Task description: Through the end of the data below, output every line exactly, beginning with the line that contains "105 119 4.83".

[Collected data]
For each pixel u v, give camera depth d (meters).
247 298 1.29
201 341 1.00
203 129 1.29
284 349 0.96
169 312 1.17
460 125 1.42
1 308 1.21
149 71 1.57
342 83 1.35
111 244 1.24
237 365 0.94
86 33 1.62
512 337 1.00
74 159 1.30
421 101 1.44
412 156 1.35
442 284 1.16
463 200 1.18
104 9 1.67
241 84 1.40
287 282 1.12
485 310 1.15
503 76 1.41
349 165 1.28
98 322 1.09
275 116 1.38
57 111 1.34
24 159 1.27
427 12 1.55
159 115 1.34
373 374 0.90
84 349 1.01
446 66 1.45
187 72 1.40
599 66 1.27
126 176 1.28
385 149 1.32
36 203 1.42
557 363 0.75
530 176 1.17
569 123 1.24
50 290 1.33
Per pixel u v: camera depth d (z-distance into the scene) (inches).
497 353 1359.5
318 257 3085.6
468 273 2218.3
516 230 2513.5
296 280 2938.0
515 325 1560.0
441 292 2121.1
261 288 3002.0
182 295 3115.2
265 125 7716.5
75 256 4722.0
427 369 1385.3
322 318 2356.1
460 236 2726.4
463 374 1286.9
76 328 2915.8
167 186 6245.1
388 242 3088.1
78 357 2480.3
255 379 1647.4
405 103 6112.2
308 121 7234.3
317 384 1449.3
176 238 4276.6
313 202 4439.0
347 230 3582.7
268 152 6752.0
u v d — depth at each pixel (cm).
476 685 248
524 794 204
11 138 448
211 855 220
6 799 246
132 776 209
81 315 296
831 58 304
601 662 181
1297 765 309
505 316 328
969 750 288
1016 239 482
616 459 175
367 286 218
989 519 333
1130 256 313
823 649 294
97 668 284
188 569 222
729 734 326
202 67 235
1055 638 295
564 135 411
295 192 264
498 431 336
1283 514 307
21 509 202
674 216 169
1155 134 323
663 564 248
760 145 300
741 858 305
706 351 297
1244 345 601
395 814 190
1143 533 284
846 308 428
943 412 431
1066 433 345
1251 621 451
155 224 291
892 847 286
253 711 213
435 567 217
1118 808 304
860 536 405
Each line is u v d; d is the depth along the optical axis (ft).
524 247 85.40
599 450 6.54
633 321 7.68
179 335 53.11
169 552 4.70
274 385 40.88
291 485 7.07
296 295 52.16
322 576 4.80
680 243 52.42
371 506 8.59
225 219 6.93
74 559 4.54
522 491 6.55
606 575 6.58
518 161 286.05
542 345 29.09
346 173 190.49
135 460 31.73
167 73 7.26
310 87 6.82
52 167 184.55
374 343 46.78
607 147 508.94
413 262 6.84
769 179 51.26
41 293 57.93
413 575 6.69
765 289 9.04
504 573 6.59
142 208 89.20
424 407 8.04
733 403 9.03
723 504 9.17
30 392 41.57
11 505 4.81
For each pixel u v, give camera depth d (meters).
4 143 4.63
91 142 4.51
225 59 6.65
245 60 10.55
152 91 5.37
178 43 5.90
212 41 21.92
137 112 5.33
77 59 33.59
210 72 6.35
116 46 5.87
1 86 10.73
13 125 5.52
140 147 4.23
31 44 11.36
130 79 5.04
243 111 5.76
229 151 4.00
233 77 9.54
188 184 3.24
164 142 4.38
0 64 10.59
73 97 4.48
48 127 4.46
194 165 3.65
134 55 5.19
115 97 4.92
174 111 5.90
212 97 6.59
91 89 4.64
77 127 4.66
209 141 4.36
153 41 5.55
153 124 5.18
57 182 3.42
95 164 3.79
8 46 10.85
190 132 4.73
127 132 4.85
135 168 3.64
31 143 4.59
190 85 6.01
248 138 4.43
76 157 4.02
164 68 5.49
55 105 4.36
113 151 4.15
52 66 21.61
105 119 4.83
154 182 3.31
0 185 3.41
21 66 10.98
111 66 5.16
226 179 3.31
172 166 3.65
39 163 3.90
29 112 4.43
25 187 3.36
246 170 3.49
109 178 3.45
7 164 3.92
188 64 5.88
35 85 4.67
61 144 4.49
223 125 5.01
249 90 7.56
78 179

Answer to the exercise:
105 119 4.83
154 182 3.31
0 185 3.41
21 66 10.98
111 66 5.16
226 179 3.31
172 166 3.65
39 163 3.90
29 112 4.43
25 187 3.36
246 170 3.49
109 178 3.45
7 164 3.92
188 64 5.88
35 85 4.67
61 144 4.49
223 125 5.01
249 90 7.56
78 179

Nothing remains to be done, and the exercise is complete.